● Directions for this task: Which lines below include the string "casing"? Please show each one.

──────── Working data ────────

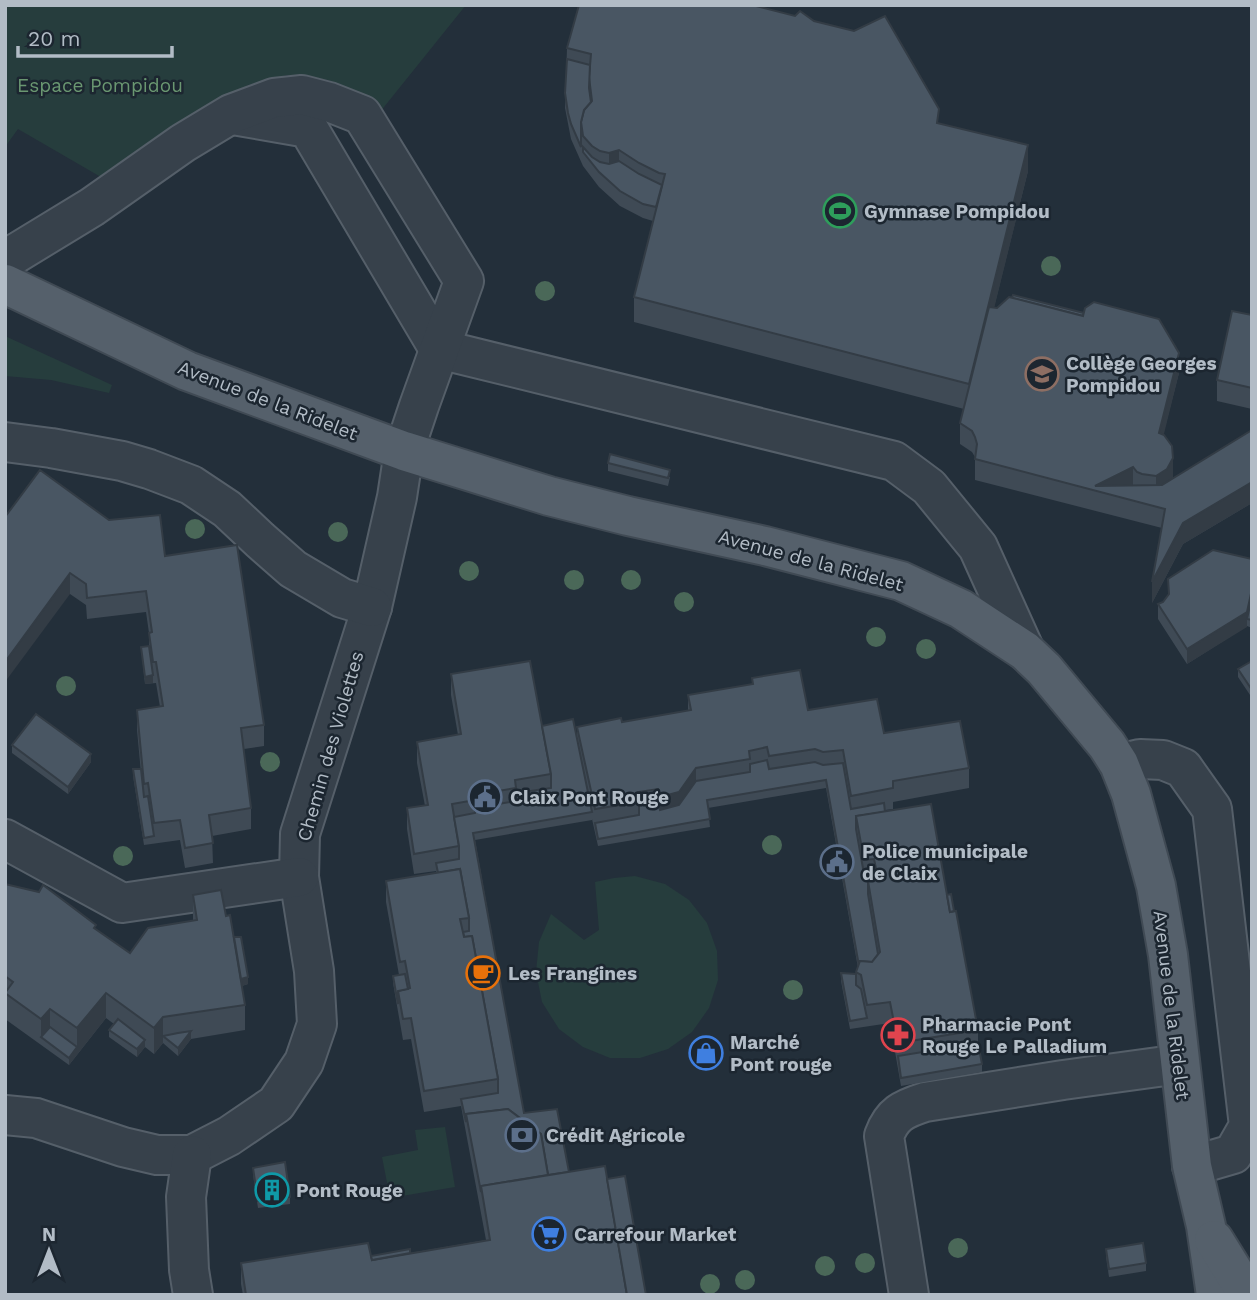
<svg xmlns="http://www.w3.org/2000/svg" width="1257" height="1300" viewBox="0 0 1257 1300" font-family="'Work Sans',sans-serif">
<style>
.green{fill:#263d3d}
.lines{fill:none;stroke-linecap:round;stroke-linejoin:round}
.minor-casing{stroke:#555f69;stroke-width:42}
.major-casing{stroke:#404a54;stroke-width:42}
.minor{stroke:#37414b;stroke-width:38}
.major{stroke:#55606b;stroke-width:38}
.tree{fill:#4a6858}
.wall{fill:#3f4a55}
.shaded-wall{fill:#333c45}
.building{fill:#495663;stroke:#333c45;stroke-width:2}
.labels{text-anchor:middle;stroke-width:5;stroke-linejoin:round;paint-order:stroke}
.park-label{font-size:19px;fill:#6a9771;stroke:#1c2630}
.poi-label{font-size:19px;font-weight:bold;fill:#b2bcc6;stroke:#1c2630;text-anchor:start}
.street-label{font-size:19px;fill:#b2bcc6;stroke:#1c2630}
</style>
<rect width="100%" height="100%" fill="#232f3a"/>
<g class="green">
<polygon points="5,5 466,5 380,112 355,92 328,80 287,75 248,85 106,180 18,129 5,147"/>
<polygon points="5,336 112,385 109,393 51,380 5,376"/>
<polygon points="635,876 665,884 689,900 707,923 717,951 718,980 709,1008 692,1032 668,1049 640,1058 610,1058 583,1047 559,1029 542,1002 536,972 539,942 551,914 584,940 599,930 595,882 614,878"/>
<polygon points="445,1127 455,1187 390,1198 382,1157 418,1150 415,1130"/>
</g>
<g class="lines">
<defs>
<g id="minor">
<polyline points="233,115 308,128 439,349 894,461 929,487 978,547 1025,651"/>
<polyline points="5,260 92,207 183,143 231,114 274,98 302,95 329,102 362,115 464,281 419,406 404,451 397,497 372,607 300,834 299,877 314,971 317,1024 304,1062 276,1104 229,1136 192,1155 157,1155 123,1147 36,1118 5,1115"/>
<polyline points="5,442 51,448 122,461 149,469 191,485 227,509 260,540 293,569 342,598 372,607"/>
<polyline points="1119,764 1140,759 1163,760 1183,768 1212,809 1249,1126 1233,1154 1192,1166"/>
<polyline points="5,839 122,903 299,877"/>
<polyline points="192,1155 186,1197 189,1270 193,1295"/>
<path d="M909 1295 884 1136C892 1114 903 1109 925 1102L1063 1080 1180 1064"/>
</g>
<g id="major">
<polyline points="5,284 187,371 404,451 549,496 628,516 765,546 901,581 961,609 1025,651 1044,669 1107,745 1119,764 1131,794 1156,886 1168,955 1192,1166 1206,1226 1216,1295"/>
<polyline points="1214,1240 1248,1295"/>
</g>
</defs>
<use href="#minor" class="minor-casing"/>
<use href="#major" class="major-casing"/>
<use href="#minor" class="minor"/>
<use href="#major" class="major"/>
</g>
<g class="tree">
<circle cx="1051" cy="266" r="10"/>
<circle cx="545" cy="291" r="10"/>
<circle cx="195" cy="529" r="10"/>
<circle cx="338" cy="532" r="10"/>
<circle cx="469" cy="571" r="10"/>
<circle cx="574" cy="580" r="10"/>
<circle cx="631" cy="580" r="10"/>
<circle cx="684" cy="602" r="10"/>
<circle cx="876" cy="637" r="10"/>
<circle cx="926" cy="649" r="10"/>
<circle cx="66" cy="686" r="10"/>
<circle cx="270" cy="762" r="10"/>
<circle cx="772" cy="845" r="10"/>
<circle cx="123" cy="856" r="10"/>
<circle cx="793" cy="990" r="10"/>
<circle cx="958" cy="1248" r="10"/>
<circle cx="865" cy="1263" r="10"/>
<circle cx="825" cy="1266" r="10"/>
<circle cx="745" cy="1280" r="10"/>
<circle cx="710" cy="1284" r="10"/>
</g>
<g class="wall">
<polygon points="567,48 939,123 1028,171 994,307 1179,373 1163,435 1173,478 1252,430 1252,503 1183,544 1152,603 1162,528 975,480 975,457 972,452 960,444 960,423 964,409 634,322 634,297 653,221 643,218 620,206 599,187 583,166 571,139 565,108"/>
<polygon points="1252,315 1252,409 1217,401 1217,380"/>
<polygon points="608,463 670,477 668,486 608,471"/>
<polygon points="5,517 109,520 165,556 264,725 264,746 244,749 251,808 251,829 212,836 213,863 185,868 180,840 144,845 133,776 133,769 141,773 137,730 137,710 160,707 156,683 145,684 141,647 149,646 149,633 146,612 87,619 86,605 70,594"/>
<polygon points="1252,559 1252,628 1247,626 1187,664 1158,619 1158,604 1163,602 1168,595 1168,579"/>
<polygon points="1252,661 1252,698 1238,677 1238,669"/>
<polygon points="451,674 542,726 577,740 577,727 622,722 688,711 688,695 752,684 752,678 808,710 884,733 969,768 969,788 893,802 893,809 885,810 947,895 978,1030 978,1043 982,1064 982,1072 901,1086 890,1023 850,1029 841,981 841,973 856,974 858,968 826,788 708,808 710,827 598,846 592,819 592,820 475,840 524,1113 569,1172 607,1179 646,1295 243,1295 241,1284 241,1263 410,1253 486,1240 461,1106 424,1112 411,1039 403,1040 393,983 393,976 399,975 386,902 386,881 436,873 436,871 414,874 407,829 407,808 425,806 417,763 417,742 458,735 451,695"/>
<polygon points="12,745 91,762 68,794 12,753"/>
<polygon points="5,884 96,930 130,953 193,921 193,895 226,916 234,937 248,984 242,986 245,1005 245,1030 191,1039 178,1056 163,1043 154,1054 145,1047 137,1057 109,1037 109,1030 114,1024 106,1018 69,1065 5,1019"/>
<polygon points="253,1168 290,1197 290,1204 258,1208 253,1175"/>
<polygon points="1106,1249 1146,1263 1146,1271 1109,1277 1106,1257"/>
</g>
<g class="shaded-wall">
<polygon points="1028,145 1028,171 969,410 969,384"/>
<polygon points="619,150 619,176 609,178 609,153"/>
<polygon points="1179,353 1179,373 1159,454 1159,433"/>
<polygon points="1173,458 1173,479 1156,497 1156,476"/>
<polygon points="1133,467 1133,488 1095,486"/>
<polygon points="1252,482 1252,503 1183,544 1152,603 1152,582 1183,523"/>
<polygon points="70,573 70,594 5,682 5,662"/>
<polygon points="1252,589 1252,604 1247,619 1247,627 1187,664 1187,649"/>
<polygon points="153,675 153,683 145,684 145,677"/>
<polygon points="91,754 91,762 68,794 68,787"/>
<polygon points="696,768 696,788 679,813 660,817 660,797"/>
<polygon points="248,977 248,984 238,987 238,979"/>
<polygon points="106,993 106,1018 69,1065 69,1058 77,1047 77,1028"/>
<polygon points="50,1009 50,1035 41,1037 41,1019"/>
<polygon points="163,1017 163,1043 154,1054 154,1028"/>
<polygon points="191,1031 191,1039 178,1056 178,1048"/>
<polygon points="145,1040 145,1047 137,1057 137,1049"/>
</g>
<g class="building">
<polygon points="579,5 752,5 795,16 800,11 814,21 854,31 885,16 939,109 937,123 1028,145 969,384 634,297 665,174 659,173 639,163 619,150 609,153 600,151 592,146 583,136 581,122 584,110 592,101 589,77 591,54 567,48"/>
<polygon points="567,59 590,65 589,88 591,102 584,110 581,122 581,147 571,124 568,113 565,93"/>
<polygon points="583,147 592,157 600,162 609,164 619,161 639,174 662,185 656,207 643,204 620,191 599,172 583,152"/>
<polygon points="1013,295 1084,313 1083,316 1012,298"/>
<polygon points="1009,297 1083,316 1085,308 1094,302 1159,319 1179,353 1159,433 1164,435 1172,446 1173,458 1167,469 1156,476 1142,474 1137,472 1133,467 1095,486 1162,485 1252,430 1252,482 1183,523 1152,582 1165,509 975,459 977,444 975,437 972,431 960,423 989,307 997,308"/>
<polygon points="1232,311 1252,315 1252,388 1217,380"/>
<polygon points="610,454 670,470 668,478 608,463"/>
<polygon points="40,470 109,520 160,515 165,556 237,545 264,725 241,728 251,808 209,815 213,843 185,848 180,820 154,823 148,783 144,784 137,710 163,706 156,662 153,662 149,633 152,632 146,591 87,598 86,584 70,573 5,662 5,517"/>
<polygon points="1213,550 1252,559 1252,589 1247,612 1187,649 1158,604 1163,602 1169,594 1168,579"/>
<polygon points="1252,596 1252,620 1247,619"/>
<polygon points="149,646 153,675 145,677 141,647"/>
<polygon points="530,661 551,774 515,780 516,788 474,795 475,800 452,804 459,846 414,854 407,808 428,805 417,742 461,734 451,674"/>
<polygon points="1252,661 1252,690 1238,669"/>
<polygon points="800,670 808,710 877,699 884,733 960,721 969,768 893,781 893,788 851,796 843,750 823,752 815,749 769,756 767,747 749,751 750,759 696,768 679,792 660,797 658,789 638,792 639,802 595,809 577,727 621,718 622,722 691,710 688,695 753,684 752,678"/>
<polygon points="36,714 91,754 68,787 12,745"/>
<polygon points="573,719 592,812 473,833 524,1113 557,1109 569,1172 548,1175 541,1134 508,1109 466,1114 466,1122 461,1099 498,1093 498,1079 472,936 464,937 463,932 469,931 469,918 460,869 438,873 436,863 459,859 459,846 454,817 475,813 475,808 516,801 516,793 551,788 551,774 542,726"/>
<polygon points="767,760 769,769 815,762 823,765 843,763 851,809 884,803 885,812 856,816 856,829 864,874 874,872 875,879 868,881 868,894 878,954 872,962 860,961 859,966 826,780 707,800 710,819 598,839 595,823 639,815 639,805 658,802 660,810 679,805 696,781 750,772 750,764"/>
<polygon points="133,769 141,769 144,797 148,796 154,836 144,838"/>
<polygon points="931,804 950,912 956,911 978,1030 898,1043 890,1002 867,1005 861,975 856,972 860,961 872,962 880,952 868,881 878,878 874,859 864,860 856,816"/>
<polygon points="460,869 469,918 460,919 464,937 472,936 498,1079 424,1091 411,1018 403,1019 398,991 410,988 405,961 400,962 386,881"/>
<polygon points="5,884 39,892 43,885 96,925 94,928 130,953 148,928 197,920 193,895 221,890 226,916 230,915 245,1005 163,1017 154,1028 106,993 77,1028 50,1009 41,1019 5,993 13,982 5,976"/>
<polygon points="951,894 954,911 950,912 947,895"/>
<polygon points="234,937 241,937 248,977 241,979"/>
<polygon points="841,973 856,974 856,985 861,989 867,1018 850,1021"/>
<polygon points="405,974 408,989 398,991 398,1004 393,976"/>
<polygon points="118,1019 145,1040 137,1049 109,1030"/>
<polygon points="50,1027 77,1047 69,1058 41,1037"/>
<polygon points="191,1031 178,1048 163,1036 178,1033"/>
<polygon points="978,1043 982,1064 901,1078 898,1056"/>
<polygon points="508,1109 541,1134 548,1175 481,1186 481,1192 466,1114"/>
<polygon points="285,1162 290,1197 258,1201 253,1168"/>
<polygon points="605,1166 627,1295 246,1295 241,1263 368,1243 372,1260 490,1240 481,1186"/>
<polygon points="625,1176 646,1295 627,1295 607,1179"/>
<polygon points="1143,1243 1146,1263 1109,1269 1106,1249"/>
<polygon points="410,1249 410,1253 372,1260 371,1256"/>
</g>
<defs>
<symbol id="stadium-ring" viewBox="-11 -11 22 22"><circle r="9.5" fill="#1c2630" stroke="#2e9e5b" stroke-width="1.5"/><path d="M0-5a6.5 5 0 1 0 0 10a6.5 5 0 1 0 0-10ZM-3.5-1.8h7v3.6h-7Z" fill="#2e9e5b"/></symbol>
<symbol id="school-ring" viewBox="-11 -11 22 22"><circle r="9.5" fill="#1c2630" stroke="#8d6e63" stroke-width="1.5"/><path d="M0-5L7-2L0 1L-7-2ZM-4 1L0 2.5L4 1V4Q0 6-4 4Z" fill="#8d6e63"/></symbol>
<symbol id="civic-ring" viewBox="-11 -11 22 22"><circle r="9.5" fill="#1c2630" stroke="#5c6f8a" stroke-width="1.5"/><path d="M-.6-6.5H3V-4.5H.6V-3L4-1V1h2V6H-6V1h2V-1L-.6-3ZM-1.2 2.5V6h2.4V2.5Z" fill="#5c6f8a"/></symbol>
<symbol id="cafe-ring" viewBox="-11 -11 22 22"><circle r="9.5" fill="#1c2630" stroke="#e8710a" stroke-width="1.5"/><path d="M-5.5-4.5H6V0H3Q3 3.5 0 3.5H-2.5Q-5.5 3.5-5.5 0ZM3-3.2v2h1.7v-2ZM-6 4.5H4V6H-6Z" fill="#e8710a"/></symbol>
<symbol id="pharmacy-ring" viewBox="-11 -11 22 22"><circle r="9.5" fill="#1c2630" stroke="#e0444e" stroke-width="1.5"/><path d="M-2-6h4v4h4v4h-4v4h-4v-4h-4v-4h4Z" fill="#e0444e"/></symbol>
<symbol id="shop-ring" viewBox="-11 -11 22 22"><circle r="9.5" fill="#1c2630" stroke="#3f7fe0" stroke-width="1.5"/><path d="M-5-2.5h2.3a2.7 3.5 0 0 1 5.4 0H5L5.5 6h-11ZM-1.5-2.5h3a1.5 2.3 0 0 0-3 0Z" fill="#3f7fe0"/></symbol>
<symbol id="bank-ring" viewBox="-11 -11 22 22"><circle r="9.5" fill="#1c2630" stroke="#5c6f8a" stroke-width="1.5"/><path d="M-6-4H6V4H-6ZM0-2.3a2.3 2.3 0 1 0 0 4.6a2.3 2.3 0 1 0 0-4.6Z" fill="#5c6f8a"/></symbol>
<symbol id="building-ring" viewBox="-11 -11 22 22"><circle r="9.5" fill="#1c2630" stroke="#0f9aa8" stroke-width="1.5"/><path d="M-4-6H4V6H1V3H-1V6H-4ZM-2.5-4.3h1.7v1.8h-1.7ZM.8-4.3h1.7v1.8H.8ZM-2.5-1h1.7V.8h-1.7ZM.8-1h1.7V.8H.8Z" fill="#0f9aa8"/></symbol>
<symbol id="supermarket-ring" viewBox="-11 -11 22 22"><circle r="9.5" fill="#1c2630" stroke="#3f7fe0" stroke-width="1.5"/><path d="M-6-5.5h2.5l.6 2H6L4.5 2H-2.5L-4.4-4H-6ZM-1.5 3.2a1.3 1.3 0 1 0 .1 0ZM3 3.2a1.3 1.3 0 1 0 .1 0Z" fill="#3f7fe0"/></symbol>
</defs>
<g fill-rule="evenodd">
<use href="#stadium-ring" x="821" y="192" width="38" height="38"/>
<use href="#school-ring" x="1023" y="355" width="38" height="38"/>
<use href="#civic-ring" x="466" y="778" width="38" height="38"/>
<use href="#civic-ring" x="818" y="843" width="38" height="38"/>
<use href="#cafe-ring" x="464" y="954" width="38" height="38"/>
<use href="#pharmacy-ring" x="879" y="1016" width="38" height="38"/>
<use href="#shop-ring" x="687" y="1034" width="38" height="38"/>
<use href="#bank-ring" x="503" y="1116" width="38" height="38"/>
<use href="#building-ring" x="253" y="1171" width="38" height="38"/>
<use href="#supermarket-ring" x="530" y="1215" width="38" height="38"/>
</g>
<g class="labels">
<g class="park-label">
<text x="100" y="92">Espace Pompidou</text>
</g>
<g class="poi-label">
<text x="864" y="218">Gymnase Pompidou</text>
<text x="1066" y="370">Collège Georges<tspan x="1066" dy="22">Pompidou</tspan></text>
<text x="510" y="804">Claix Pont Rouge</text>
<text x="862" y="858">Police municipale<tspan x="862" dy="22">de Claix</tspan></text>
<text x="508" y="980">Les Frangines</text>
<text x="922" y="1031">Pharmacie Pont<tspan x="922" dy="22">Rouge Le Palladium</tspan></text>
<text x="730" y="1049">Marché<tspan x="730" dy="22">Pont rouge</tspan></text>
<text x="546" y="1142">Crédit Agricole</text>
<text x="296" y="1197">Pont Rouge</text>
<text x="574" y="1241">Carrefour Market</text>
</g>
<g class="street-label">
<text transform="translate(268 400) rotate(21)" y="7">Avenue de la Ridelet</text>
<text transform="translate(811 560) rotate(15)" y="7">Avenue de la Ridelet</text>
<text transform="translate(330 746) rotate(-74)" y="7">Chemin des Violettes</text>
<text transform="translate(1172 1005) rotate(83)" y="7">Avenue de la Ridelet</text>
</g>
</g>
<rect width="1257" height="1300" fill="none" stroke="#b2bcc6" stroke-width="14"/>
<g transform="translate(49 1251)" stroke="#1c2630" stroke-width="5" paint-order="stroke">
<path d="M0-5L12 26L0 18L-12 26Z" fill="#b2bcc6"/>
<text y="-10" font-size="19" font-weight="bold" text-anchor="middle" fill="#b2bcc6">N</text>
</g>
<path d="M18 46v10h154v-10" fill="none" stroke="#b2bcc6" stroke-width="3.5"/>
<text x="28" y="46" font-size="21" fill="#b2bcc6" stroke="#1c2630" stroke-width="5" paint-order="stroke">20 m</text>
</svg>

────────

● Task solution:
.minor-casing{stroke:#555f69;stroke-width:42}
.major-casing{stroke:#404a54;stroke-width:42}
<use href="#minor" class="minor-casing"/>
<use href="#major" class="major-casing"/>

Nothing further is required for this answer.